[Text section]
━━━━━━━━

Wednesday, September 15, 2021

Wireless Thermometer Reviews for Dummies - The Freelance Files MMCLI

wireless indoor-outdoor thermometer
wireless indoor-outdoor thermometer
No matter what product you're shopping for at "The River," you can bet that you're going to find reviews of most of the available choices. Your problem, of course, is simple: can you trust the reviews? Most people here at the Antisocial Network think you should take them with a grain of salt; not least because the vast majority are written by people unqualified to compare two products. Why? Because they've only experienced one of them. Amazon has attempted to "help" consumers make a choice by hiring freelancers to write "best of" lists. Sadly, most of them are nothing more than an aggregation of the most highly-rated choices written by people who pretend to have "tested" the products. For example, read the bullshit called "Best Indoor/Outdoor Thermometers" published at Amazon.com by BestReviews."

We've seen similar claims of "expertise" before at the River, such as the time a freelancing woman told us all about men's cycling shorts. This time out, we note that the BR staffer who who posted this dreck claimed that,
"Our expert team has selected the best indoor outdoor thermometers out of hundreds of models."
What the selection process appears to have actually been is little more than selecting the highest-rated products at Amazon and then cherry-picking the most expensive to increase earnings from referrals. We first wondered about the quality of BR's putative "laboratory scientists" when we ran across this scientifically illiterate claim:
"How measurements are taken: Computer chips inside the exterior unit perform the measurements. For example, a thermoresistor determines temperature by measuring the flow of electricity through the chip. The flow speed changes based on the exterior temperature."

━━━━━━━━

[Dataset content]
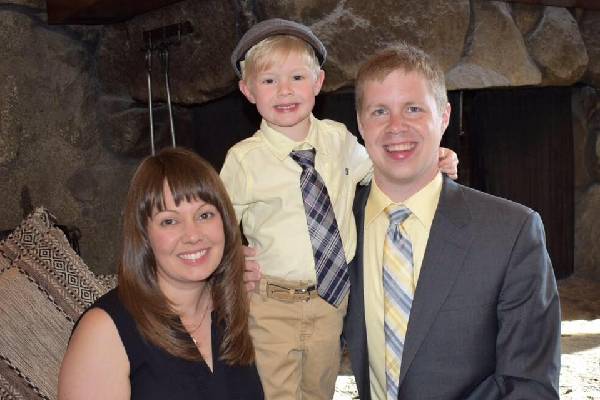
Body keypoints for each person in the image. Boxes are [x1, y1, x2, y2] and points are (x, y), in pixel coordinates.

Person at [222, 18, 458, 400]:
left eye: (297, 77)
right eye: (269, 81)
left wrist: (433, 160)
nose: (285, 90)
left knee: (321, 386)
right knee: (275, 391)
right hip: (271, 303)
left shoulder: (338, 139)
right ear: (248, 91)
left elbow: (382, 168)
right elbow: (218, 222)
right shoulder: (243, 160)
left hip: (331, 301)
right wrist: (231, 258)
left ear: (318, 82)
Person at [343, 44, 561, 399]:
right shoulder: (337, 225)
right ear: (360, 123)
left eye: (413, 109)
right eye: (380, 111)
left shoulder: (510, 234)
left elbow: (529, 386)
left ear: (444, 116)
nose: (396, 126)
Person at [58, 147, 264, 400]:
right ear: (144, 235)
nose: (193, 235)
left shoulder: (231, 310)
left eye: (205, 215)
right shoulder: (104, 332)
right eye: (169, 221)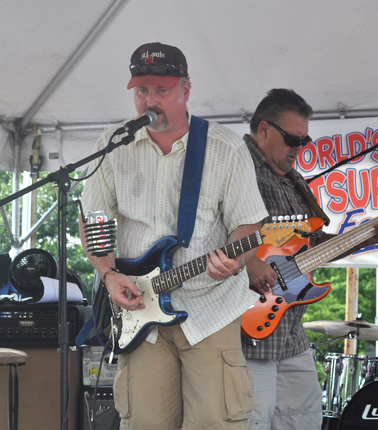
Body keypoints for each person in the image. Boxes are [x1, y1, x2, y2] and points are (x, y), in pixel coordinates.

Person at [79, 42, 269, 429]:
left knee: (215, 422)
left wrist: (236, 259)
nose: (150, 101)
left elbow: (250, 223)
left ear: (186, 89)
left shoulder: (225, 148)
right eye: (142, 91)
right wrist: (109, 275)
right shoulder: (113, 145)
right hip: (138, 310)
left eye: (162, 91)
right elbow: (95, 221)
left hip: (210, 309)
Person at [242, 88, 378, 430]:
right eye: (293, 140)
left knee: (304, 420)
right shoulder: (236, 167)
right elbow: (205, 231)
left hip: (290, 330)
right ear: (264, 129)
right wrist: (247, 261)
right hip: (247, 330)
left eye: (304, 140)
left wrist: (362, 238)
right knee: (252, 421)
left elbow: (312, 248)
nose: (300, 148)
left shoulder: (293, 181)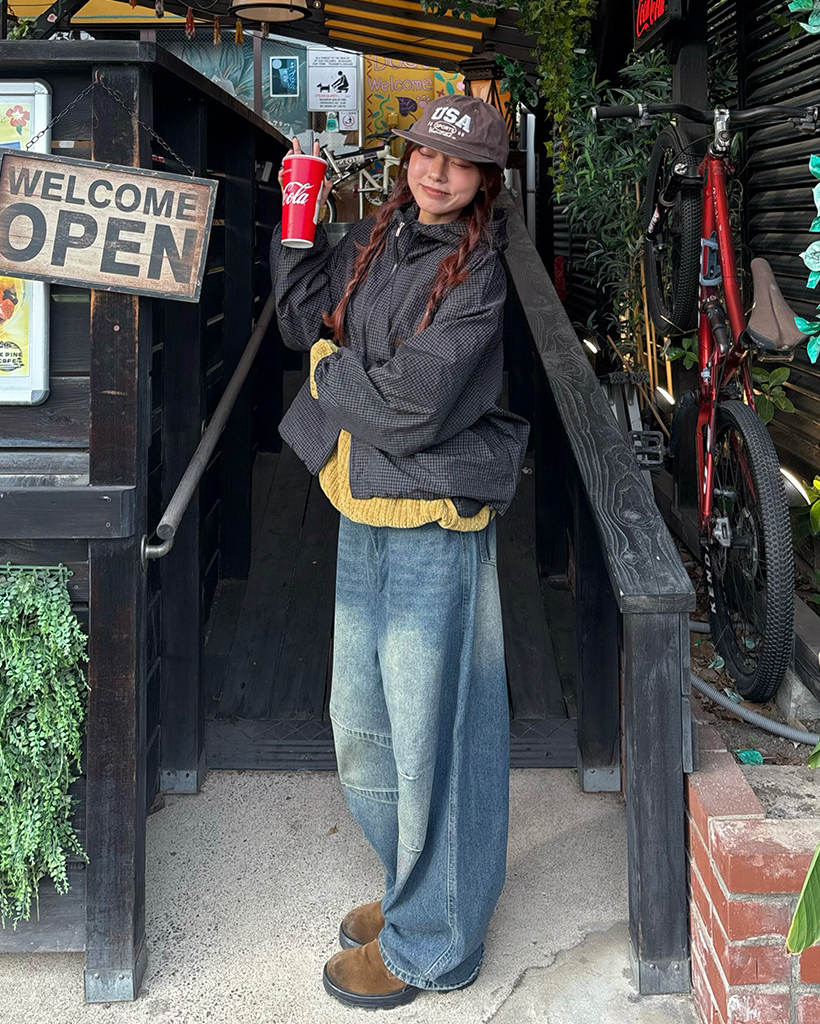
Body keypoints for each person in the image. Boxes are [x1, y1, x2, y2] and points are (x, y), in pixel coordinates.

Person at [269, 94, 530, 1010]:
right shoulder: (378, 238)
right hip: (364, 503)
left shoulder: (481, 274)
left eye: (457, 164)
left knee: (438, 737)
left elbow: (410, 407)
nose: (435, 172)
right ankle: (416, 888)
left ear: (484, 180)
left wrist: (328, 372)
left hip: (432, 518)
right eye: (425, 154)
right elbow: (301, 318)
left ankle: (436, 945)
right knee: (364, 727)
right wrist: (296, 222)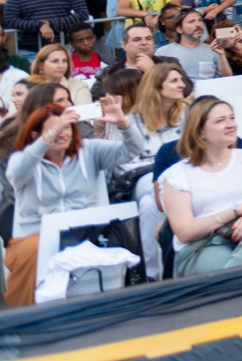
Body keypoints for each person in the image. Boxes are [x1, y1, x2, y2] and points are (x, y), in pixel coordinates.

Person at [4, 94, 145, 305]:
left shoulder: (88, 151)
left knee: (121, 234)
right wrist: (50, 135)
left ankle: (126, 300)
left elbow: (134, 151)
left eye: (67, 127)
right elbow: (17, 173)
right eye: (55, 129)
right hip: (35, 236)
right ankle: (25, 315)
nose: (63, 134)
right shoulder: (22, 159)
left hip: (84, 231)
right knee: (34, 249)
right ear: (36, 135)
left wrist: (123, 123)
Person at [158, 97, 242, 275]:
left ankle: (227, 294)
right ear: (200, 131)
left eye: (232, 118)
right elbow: (185, 232)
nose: (230, 124)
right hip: (204, 246)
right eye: (220, 121)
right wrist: (236, 211)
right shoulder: (178, 175)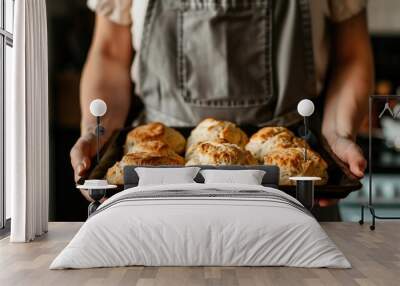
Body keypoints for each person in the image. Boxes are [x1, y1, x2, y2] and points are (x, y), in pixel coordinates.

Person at [70, 0, 374, 215]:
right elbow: (109, 54)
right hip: (154, 179)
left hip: (291, 188)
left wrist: (338, 133)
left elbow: (351, 56)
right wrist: (96, 137)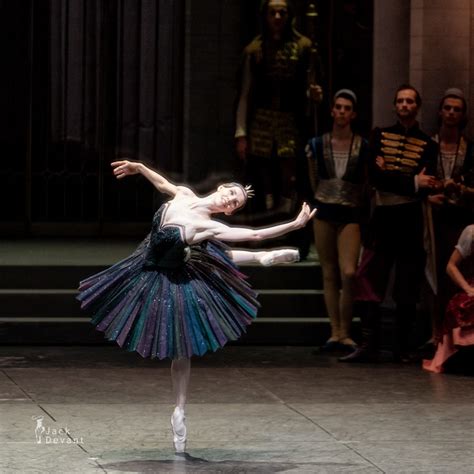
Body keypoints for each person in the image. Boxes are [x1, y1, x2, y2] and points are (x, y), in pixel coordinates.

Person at [77, 159, 315, 453]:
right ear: (221, 187)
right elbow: (163, 183)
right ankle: (258, 259)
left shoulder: (209, 224)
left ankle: (179, 409)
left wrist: (295, 224)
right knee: (205, 254)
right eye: (232, 193)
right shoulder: (185, 194)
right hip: (150, 262)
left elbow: (254, 234)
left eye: (236, 204)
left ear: (229, 211)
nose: (231, 200)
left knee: (181, 345)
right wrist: (139, 167)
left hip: (175, 272)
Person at [340, 84, 438, 363]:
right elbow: (375, 177)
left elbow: (428, 184)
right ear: (394, 106)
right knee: (368, 278)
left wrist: (404, 181)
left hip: (410, 219)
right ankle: (369, 343)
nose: (405, 105)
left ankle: (402, 348)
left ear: (417, 106)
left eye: (410, 101)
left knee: (407, 286)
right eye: (400, 101)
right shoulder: (379, 136)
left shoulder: (429, 145)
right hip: (383, 219)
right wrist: (411, 181)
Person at [235, 0, 322, 215]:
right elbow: (244, 93)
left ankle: (286, 212)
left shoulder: (303, 46)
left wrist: (315, 95)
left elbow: (311, 84)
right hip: (261, 120)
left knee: (289, 172)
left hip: (290, 120)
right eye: (272, 13)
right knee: (261, 172)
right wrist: (241, 132)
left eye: (282, 13)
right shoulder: (254, 49)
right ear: (265, 16)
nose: (277, 17)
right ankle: (266, 212)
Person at [306, 89, 369, 352]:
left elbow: (365, 181)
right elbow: (313, 178)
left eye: (347, 108)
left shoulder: (362, 145)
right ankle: (336, 331)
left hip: (350, 210)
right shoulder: (318, 144)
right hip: (325, 209)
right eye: (338, 107)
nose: (342, 112)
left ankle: (346, 330)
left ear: (352, 114)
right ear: (332, 110)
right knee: (329, 272)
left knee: (349, 272)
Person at [425, 88, 474, 348]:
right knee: (435, 274)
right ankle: (435, 331)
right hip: (434, 217)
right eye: (448, 108)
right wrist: (427, 198)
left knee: (460, 270)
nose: (451, 113)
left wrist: (461, 190)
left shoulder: (469, 149)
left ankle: (458, 331)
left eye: (457, 109)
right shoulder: (429, 146)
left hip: (462, 218)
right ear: (440, 111)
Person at [423, 224, 474, 372]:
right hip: (472, 286)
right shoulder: (471, 232)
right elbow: (451, 266)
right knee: (465, 305)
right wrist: (467, 288)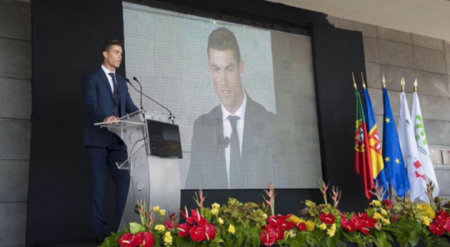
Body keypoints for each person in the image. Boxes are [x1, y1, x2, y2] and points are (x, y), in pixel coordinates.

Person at [186, 27, 275, 189]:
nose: (223, 81)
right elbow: (193, 189)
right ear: (209, 70)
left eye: (229, 69)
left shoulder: (270, 123)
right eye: (216, 69)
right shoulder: (202, 127)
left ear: (241, 68)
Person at [82, 40, 139, 244]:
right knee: (99, 184)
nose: (119, 56)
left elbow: (130, 107)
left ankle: (124, 230)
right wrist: (105, 117)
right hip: (97, 139)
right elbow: (90, 103)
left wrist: (143, 116)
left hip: (118, 141)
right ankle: (101, 232)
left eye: (121, 53)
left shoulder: (122, 82)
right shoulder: (92, 77)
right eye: (116, 52)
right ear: (105, 54)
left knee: (124, 183)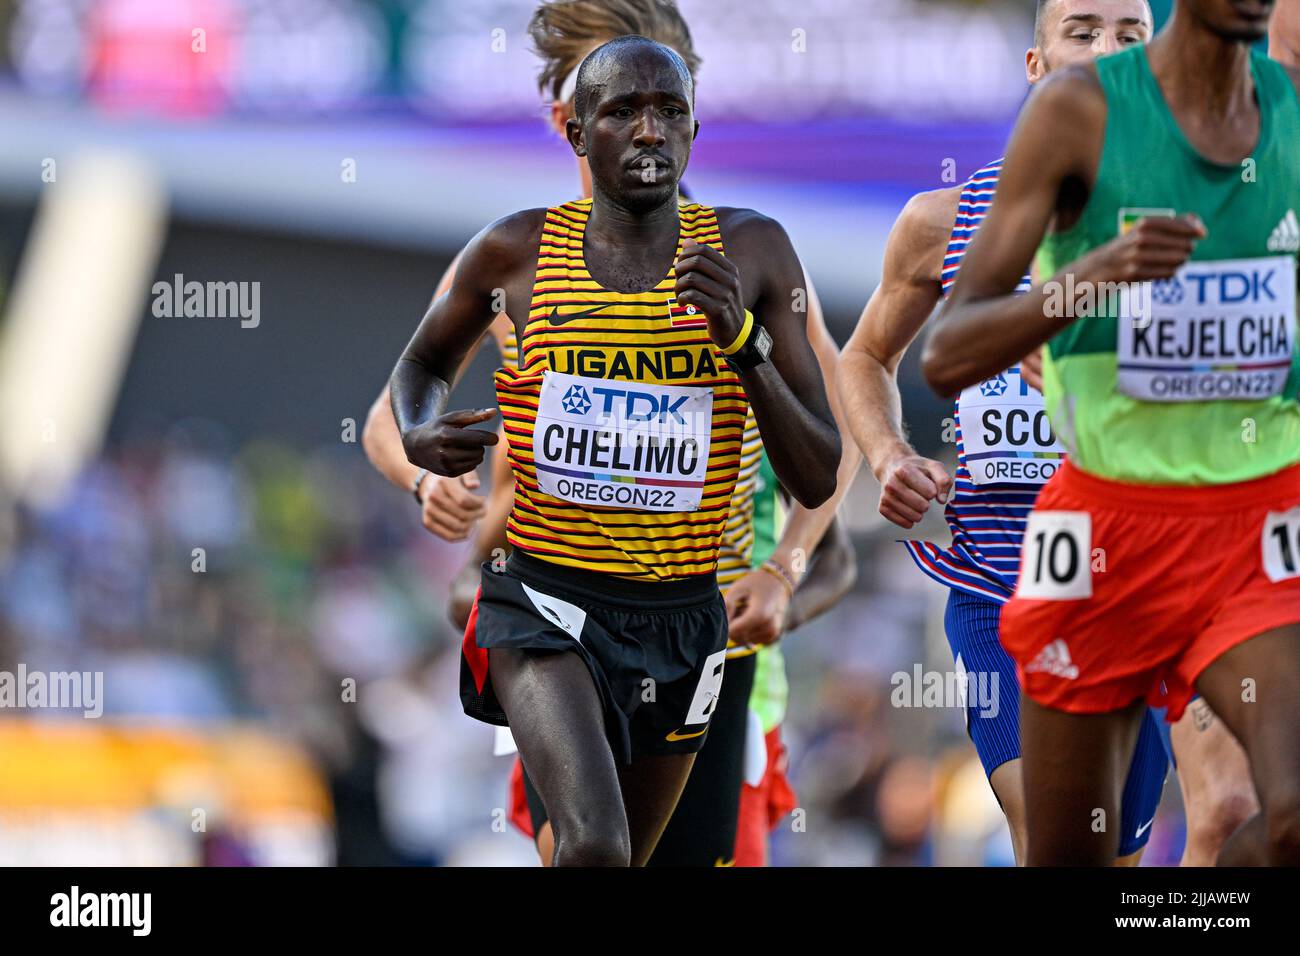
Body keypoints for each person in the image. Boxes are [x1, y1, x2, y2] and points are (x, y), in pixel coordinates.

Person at [364, 0, 859, 867]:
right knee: (591, 844)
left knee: (637, 858)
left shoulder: (749, 253)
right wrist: (426, 465)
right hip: (546, 602)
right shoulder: (517, 252)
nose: (645, 125)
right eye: (616, 102)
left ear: (693, 113)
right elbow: (406, 389)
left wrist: (783, 568)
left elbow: (829, 453)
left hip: (695, 611)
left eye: (665, 103)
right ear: (572, 123)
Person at [924, 0, 1300, 865]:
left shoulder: (1287, 112)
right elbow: (944, 354)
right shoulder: (1080, 110)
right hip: (1102, 530)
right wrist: (1092, 275)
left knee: (1278, 811)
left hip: (1254, 527)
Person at [839, 0, 1167, 866]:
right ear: (1036, 63)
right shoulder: (943, 222)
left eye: (1131, 36)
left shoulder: (1189, 225)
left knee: (1135, 850)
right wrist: (889, 453)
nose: (1107, 53)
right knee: (1050, 835)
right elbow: (865, 354)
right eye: (1084, 31)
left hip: (1147, 583)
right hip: (999, 584)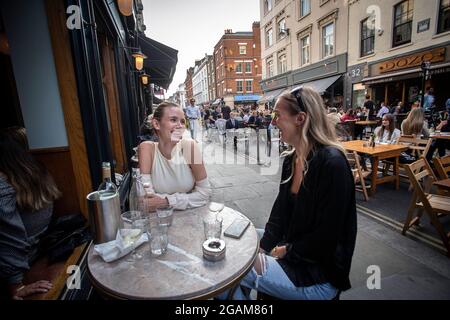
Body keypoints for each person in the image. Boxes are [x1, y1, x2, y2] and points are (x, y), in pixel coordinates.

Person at [218, 87, 357, 300]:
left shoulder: (332, 163)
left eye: (277, 116)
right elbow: (279, 215)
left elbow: (327, 237)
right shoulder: (292, 159)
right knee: (238, 240)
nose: (272, 122)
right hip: (291, 248)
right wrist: (263, 247)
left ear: (300, 118)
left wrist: (283, 251)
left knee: (228, 270)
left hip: (317, 272)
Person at [0, 127, 60, 299]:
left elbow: (10, 238)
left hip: (22, 262)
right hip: (37, 249)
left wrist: (16, 286)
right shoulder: (37, 171)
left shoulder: (3, 185)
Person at [138, 103, 211, 212]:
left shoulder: (189, 146)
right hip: (160, 221)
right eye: (173, 120)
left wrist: (166, 202)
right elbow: (145, 199)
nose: (180, 126)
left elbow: (205, 193)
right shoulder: (147, 148)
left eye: (182, 121)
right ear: (157, 124)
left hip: (191, 218)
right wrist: (187, 199)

━━━━━━━━

[Tasks and exercises]
1. List every word or short phrase that the thermometer review post sets in quotation marks in the paragraph beginning "No matter what product" and the paragraph beginning "We've seen similar claims."
2. Extend the thermometer review post from its last sentence, keeping its voice.
The listing has nothing to do with the thermometer review post.

[Answers by task]
1.
The River
help
best of
tested
Best Indoor/Outdoor Thermometers
expertise

2.
Most people call those "thermistors," guys, and electricity's "flow speed" does not change; the difference between input and output voltage varies with temperature because the device's resistance varies with temperature. Was this really written (or fact-checked) by someone who'd taken basic physics? We think not! and how about this padding:
"Indoor/outdoor thermometers consist of two different parts. One part is situated outdoors."
What a revelation! We'd have never thought that! And then there's this rather strange notion:
"A sharp display screen that you can see from a few feet away is important for your enjoyment of the system."
People don't generally buy an indoor-outdoor thermometer for "enjoyment," they buy them to be informed. And then there's this... concept:
"Temperature forecastingBased on the data the indoor/outdoor thermometer collects aboute your local weather, some units can give you a prediction about upcoming temperatures."
Hell, we can give you a prediction about upcoming temperatures: it's probably going to be warmer during the day and cooler when it's dark. This is most likely a bastardized description of prediction algorithms based on humidity and barometric pressure records, not temperature. Or this padding:
"Some indoor outdoor thermometers use an anemometer to measure wind speed and direction."
What else would you use an anemometer for, BR? Snowfall depth? 

When you come right down to it, this "review" is little more than a pastiche of comments sucked out of real owners' reviews and the descriptions provided by vendors. Despite the claim to have "tested" hundreds of products (and to have bought all of them for testing, a laughable claim), our Dumbass of the Day clearly did little more than assign some creative writing and journalism grads to compile information from Amazon product pages and reviews. Fie on them.

¹ We found the same content published, FWIW, at bestreviews.com. While the article claim to have "tested" all the products, a glance through the list of staff shows exactly zero laboratory scientists and a boatload of "writers."